Batch 001, 791 cases, bottling date 9/7/2011 all noted in detail on the neck label. 22oz bottle from Mac’s Midtown, Atlanta, GA, USA.
Shmaltz is a brewer I have come to enjoy very much, if for no other reason than the fact that they generally favor the maltier side of the spectrum which usually suits me more than the other end of things.
Very dark chestnut (close to black) pour which provides more head and lace than I was anticipating given the ABV. A very thin film forms on the head of the beer but with little or no lace. Held to the light the beer has many more garnet red elements of color than one first sees. Pretty much as expected for a beer of this nature.
Nose offers a huge, malty bread fest and a touch of sherry like liquor, but it’s not as strong as one might expect.
As expected the flavors are all very bold and very round. It’s also a colossally sweet beer as well. Lots of demerara sugar all over the palate and some gentle barrel-aged notes too. The wood and whiskey elements are not strong at all, nor is the fruit profile, rather the beer simply cuts a large swathe through the twin masters of sugar and malt.

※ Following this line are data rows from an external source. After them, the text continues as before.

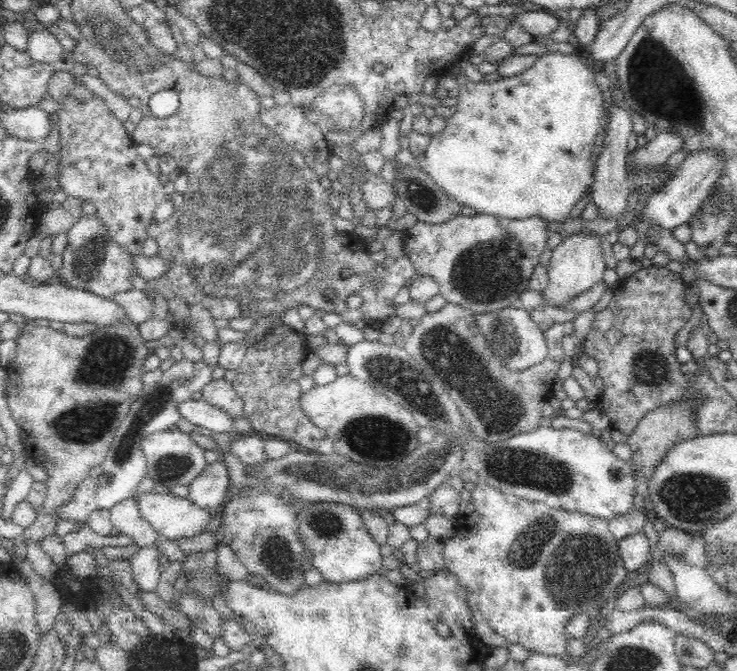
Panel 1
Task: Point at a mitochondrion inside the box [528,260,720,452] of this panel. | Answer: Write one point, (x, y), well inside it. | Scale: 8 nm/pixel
(651, 370)

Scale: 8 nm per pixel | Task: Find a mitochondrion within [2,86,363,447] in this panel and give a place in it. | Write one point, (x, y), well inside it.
(89, 258)

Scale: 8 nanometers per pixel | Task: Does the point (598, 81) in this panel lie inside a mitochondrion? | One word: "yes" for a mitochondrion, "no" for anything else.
no

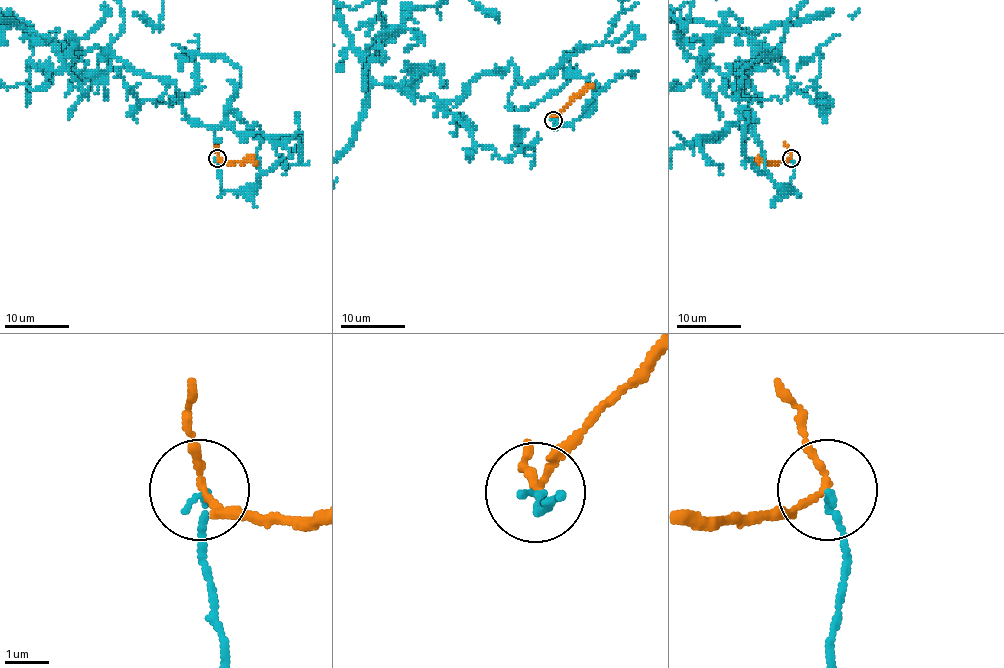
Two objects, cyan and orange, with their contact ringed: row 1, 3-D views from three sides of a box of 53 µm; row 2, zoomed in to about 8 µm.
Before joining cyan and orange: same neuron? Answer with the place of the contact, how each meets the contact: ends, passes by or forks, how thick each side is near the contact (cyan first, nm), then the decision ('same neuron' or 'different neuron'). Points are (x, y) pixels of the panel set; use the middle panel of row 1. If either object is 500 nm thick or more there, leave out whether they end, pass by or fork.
place (553, 120); cyan ends; orange passes by; calibres 140 and 130 nm; different neuron

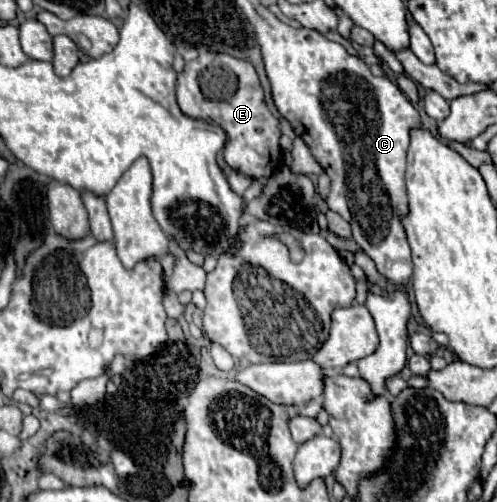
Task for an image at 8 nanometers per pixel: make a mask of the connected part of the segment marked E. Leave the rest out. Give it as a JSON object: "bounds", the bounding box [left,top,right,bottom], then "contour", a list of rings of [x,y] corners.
{"bounds":[176,54,282,178],"contour":[[[202,54],[196,60],[186,62],[182,74],[184,76],[178,74],[176,90],[180,110],[192,118],[212,118],[224,128],[228,134],[224,160],[230,168],[250,178],[268,178],[282,164],[282,150],[278,146],[280,130],[278,120],[270,114],[264,102],[264,92],[254,66],[234,56]]]}

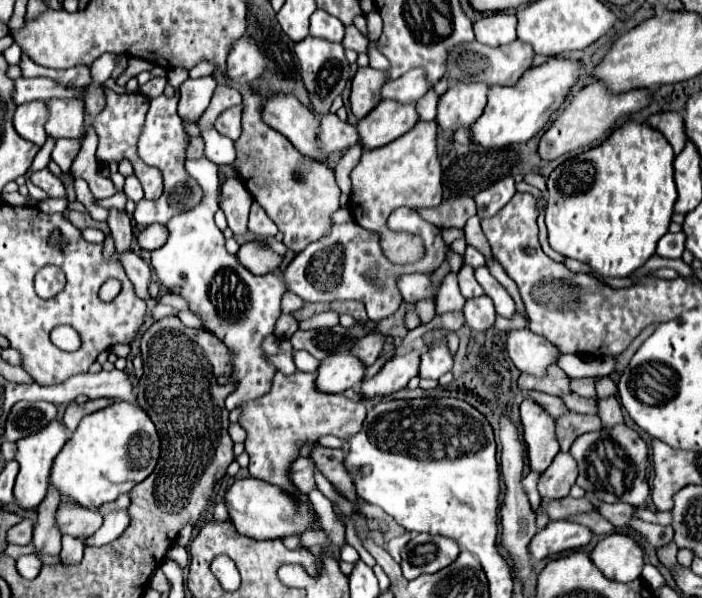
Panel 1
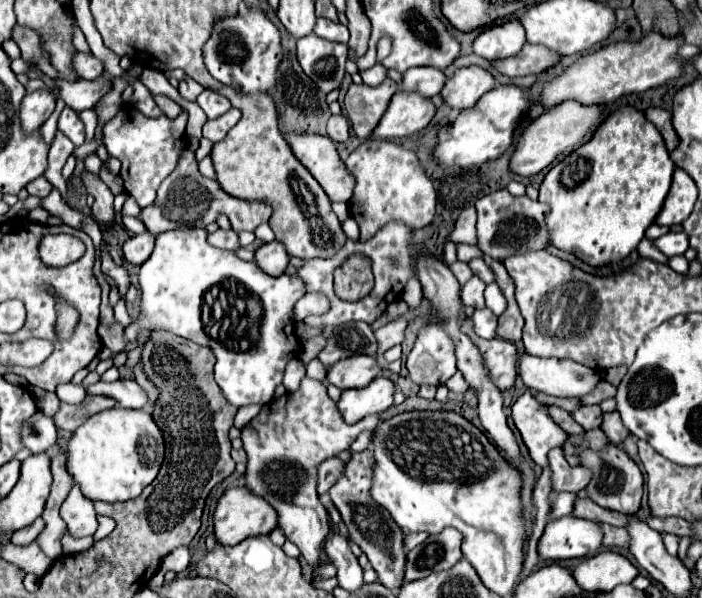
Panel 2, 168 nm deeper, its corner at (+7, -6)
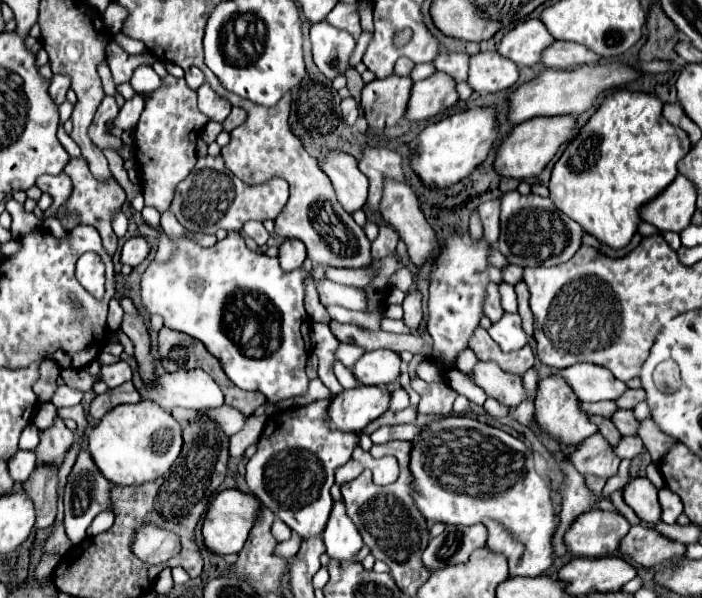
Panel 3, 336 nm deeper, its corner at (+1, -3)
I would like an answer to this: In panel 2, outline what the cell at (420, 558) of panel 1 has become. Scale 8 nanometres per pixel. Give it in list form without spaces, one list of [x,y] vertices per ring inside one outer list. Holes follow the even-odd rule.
[[[448,528],[410,550],[406,562],[406,580],[426,578],[432,572],[452,568],[462,558],[462,538],[464,536],[458,530]]]

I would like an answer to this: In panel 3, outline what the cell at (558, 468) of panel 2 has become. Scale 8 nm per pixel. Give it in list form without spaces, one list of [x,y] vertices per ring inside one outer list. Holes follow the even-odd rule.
[[[590,435],[582,443],[576,445],[576,451],[568,455],[568,461],[578,469],[580,475],[596,475],[608,479],[618,473],[620,459],[612,455],[610,445],[602,439],[602,435]]]

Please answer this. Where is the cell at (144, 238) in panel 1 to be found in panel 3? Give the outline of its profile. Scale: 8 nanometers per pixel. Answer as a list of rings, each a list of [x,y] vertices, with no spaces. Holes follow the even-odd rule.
[[[132,237],[124,243],[120,251],[120,261],[128,263],[132,267],[140,265],[150,255],[150,243],[144,237]]]

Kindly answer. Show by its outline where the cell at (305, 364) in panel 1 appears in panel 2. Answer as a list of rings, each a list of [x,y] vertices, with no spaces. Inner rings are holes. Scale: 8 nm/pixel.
[[[312,360],[312,362],[306,366],[306,376],[308,376],[308,378],[314,378],[314,380],[324,382],[324,380],[326,380],[326,374],[328,374],[328,368],[322,366],[320,360]]]

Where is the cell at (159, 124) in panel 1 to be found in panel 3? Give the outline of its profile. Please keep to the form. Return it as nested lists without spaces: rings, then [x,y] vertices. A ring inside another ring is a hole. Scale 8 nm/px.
[[[198,157],[194,171],[176,187],[174,199],[168,207],[176,215],[178,223],[186,229],[198,233],[216,233],[218,229],[238,231],[246,221],[266,221],[276,219],[288,201],[288,183],[284,179],[270,179],[264,185],[244,185],[224,167],[222,157]]]

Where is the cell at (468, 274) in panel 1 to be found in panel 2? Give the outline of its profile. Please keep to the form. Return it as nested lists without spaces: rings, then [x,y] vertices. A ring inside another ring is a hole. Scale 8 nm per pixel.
[[[472,276],[472,278],[462,286],[462,292],[460,292],[460,298],[462,298],[464,306],[484,308],[484,288],[486,288],[486,284],[484,284],[478,276]]]

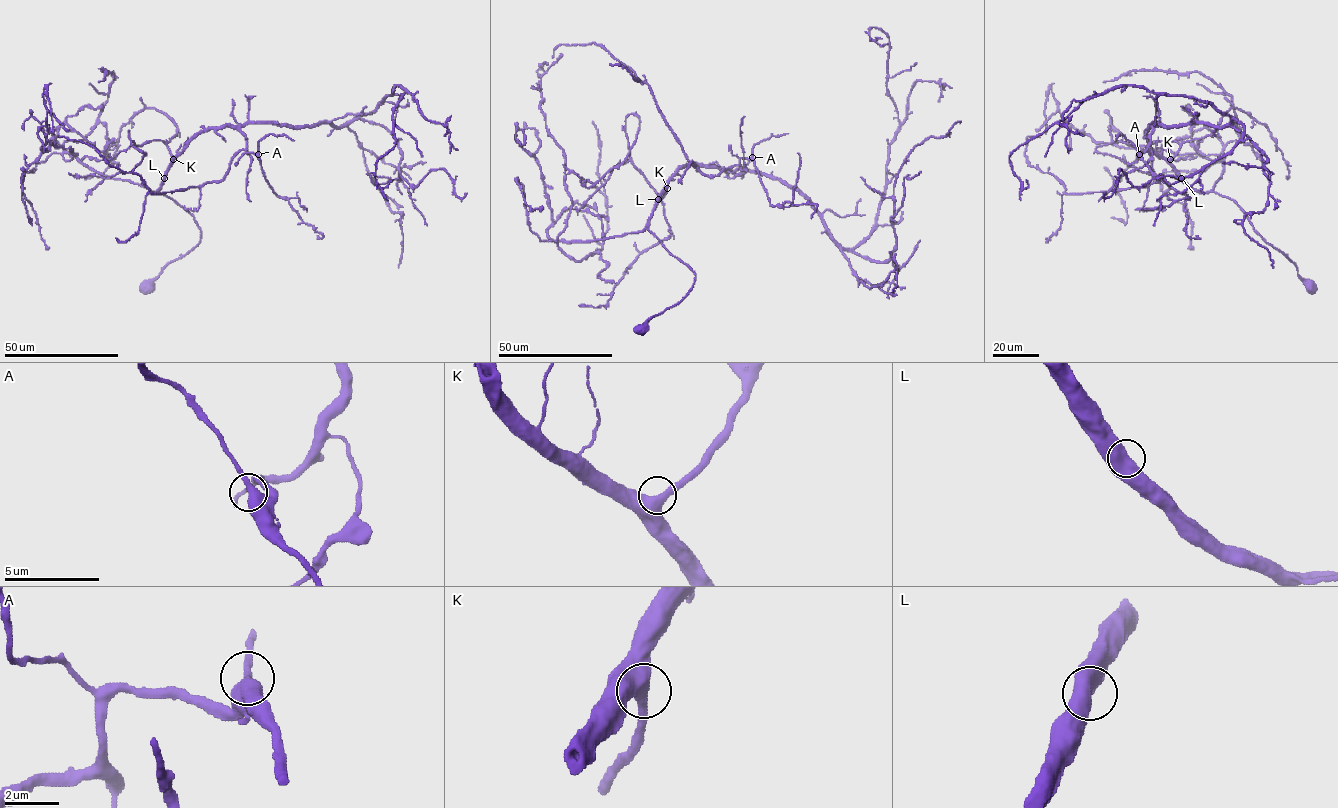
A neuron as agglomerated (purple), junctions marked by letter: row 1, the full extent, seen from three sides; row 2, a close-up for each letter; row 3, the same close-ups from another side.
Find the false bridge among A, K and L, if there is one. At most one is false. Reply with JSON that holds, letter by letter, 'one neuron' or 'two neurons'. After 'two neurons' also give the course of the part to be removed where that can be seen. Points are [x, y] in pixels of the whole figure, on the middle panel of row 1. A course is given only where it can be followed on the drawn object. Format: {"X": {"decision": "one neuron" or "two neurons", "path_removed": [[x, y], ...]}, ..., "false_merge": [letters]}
{"A": {"decision": "one neuron"}, "K": {"decision": "one neuron"}, "L": {"decision": "one neuron"}, "false_merge": []}

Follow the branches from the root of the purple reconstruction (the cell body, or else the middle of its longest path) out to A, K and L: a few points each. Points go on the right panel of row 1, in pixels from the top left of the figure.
A: (1311, 287), (1233, 200), (1194, 191), (1152, 149), (1147, 134), (1151, 126), (1149, 144), (1139, 154)
K: (1311, 287), (1298, 274), (1295, 265), (1254, 229), (1233, 200), (1212, 191), (1194, 191), (1170, 159)
L: (1311, 287), (1298, 274), (1295, 265), (1254, 229), (1233, 200), (1212, 191), (1199, 193), (1182, 178)

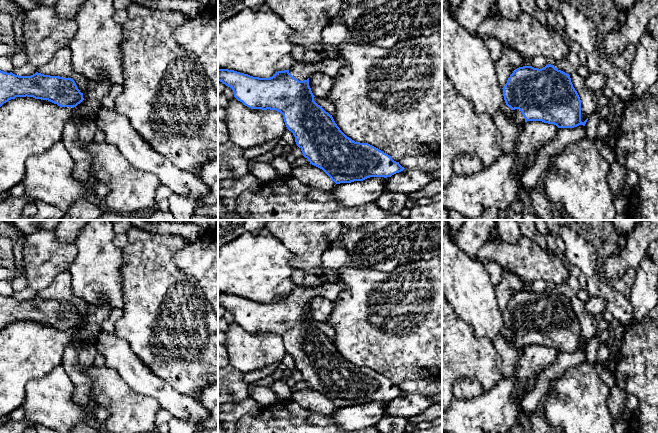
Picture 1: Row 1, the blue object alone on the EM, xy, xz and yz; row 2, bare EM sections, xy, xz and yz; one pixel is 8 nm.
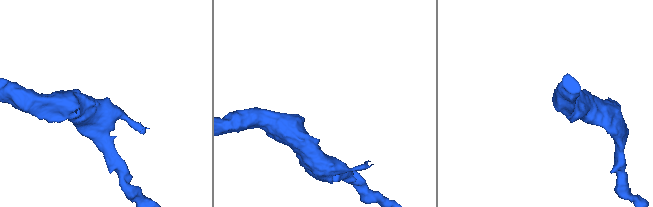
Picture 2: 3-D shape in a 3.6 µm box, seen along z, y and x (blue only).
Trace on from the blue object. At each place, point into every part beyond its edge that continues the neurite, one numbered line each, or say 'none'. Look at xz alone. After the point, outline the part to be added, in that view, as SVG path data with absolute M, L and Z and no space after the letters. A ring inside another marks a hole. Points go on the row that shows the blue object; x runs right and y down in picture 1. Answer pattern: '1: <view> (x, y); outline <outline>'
1: xz (332, 67); outline M340 46L341 49L342 46ZM340 53L334 58L324 58L321 62L315 64L304 64L296 62L292 68L289 70L289 73L299 81L307 80L314 73L323 73L332 78L337 77L341 69L345 65L345 60Z

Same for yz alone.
1: yz (516, 118); outline M519 109L512 110L509 120L517 127L521 127L525 123L525 118Z

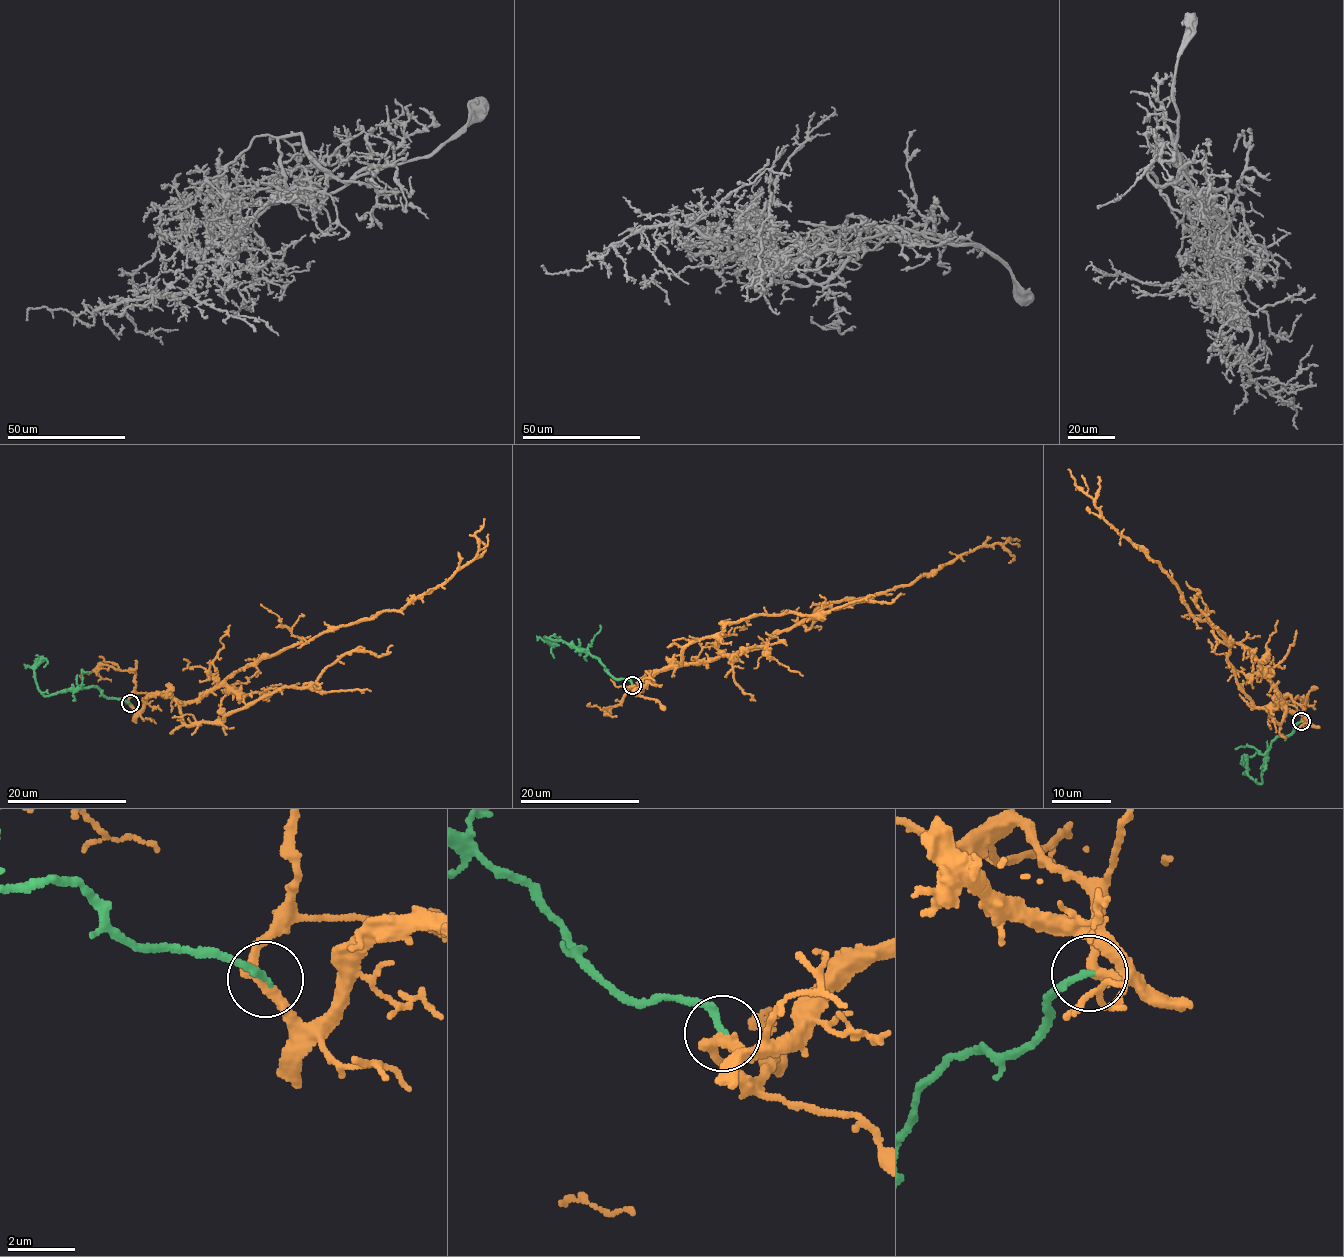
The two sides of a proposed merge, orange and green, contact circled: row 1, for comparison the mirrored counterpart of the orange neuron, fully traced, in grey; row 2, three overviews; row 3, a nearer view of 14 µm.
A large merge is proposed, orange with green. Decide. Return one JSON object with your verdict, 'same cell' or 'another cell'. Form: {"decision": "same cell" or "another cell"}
{"decision": "same cell"}

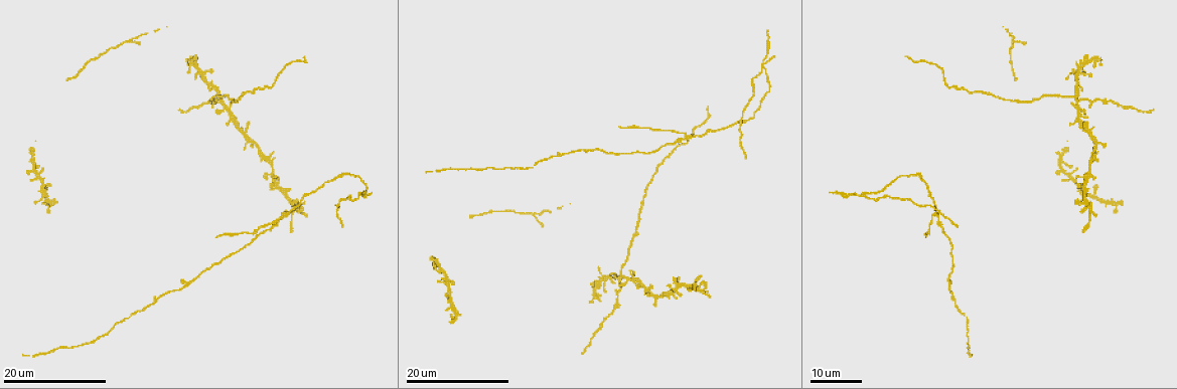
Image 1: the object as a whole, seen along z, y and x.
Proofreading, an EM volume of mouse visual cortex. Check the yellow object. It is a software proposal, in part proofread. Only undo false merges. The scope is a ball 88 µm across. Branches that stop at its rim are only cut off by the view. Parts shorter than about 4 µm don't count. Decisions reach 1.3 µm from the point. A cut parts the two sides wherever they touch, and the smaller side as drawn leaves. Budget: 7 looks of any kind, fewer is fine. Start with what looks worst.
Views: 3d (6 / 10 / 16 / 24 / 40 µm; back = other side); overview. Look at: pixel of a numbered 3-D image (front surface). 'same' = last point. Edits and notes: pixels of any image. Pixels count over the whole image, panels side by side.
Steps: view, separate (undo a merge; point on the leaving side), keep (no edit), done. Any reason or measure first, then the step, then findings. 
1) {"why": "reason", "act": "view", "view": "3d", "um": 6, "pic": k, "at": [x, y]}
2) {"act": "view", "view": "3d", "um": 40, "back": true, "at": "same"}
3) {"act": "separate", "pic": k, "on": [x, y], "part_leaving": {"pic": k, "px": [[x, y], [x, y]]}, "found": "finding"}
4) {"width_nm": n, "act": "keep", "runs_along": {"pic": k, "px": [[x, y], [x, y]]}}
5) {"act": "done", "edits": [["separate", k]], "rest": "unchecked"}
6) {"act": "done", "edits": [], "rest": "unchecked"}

{"why": "four-way junction", "act": "view", "view": "3d", "um": 16, "pic": 1, "at": [865, 195]}

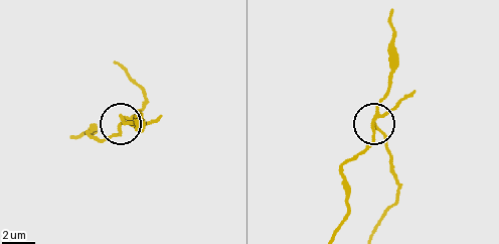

If I had to pick one of the fruits listed I would run with dates (or maybe figs), since they tend to invoke some of the heavier, sweeter elements, and certainly sit in contrast to an acidic or drier notes that one might encounter from grapes of pomegranate. The alcohol is warming and it builds, but it doesn’t feel close to the threatening 13.4% that adorns the label. Listed on beeradvocate as an American Barleywine, this beer is predictably not hoppy enough to sit in that category and is much closer to an English version of the style.
Drinking like a lightly coffee infused, thick, beer milkshake, there is no let up from the sweetness, but considering that, and the general profile of this beer, it drinks a lot more easily than one would imagine. The lack of bitterness definitely puts English Barleywine in mind, and there are even smatterings of old ale and a little hazelnut note from the brown ale style, too.
The beer rounds out at the back end with some more serious alcohol, a touch of wood and some gentle cognac like elements. Even a touch of chocolate.
Like most Shmaltz beers this is a brew that has a massive malt presence, is sweet but also tiptoes within the parameters of drinkability. I’d split the 22 oz if possible, but at the same time, over the course of a whole evening this is a sipper that I didn’t get tired of.